**WHAT THE EXERCISE ASKS:**
Reproduce verbatim the part of the records that opens with the line containing "Letölthető a szakdolgozati" and closes with the line containing "Chính sách bảo hành", including both of those lines. Leave the pictures out of the answer.

**GIVEN INFORMATION:**

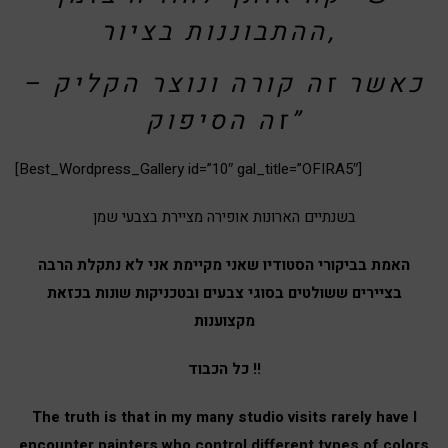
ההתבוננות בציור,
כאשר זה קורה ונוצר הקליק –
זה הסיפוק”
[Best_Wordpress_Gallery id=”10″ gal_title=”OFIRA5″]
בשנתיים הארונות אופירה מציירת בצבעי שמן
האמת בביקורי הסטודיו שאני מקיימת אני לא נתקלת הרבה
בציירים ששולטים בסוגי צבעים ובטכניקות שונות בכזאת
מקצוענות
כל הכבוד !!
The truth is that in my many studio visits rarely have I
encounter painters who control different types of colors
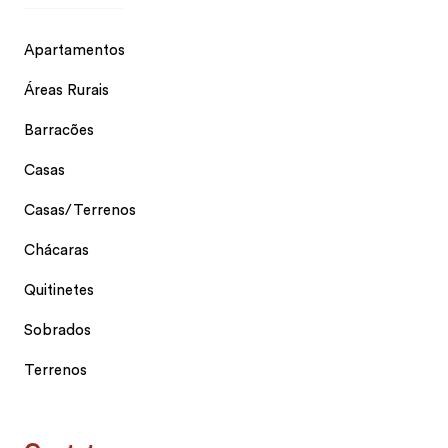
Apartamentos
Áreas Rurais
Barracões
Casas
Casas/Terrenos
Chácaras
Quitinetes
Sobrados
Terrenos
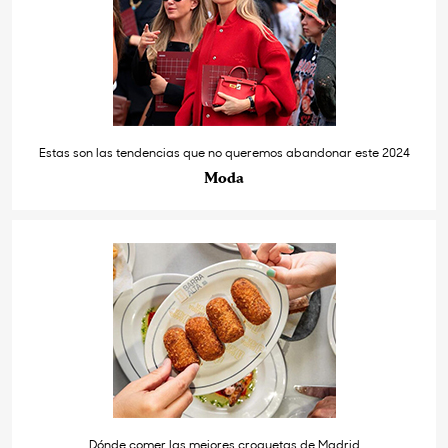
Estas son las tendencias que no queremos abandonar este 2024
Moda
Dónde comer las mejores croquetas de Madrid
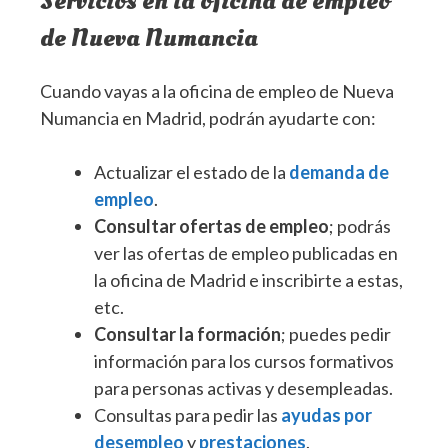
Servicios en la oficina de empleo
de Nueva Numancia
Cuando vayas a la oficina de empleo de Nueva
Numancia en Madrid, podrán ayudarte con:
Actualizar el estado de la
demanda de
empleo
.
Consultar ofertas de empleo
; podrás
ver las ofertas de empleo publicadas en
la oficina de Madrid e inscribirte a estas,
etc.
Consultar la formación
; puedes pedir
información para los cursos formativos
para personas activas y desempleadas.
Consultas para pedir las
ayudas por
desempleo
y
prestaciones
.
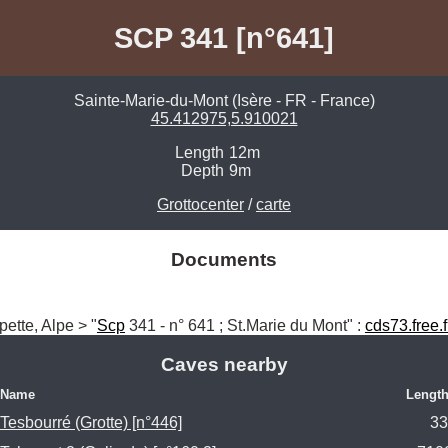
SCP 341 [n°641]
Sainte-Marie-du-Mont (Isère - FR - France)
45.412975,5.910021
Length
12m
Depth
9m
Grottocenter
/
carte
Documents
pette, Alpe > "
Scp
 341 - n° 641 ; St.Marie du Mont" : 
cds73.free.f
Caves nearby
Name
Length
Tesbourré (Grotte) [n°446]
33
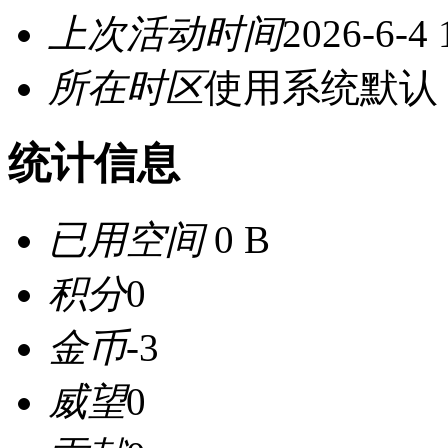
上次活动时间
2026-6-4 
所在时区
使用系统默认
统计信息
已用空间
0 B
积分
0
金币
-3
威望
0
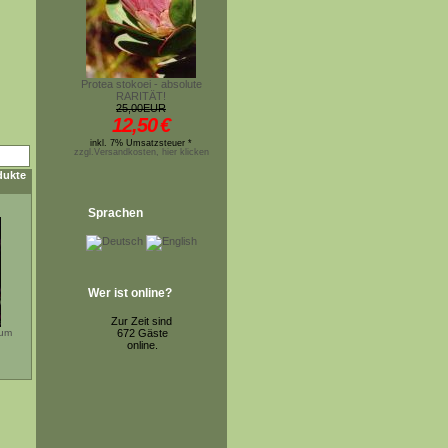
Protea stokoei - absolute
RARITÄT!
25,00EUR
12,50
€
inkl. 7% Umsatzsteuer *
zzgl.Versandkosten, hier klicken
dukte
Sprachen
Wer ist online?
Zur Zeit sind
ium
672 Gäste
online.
---
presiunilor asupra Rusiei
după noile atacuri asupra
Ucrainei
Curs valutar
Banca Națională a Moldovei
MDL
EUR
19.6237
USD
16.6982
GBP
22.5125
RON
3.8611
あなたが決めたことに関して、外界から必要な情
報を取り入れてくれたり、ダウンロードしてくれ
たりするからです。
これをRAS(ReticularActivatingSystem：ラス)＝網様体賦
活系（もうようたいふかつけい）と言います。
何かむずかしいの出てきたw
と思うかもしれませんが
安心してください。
--
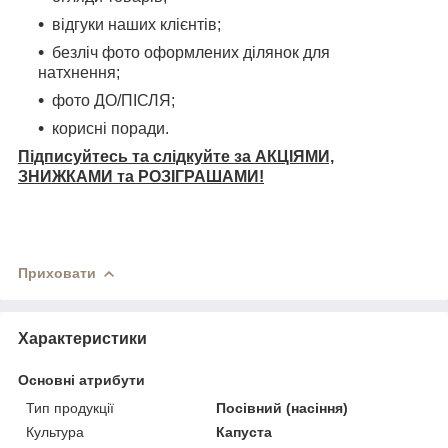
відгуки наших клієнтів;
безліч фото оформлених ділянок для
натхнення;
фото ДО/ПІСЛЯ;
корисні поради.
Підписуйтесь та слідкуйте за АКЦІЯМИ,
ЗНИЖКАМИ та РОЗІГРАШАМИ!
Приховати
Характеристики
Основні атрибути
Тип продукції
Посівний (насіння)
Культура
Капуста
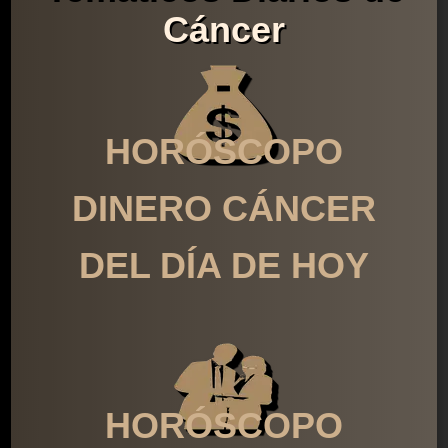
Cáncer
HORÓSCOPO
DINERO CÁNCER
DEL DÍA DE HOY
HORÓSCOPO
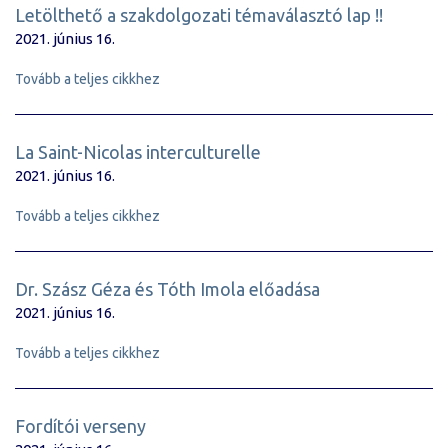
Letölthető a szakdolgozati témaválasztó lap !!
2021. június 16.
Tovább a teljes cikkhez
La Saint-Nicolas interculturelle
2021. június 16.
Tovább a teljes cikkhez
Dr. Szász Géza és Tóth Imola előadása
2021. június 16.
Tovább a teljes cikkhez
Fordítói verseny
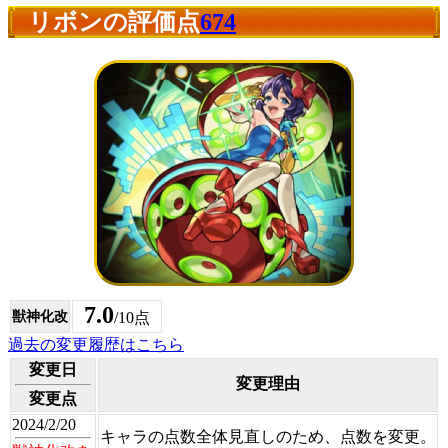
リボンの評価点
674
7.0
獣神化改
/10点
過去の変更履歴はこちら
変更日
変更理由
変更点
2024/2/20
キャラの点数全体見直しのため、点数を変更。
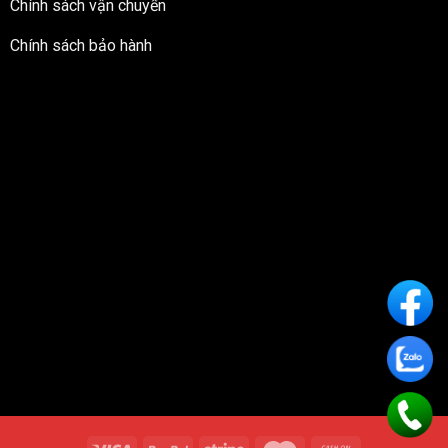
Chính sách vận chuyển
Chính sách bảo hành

**SOLUTION FOR THIS TASK:**
Letölthető a szakdolgozati témaválasztó lap !!
2021. június 16.
Tovább a teljes cikkhez
La Saint-Nicolas interculturelle
2021. június 16.
Tovább a teljes cikkhez
Dr. Szász Géza és Tóth Imola előadása
2021. június 16.
Tovább a teljes cikkhez
Fordítói verseny
リボンの評価点
674
7.0
獣神化改
/10点
過去の変更履歴はこちら
変更日
変更理由
変更点
2024/2/20
キャラの点数全体見直しのため、点数を変更。
Chính sách vận chuyển
Chính sách bảo hành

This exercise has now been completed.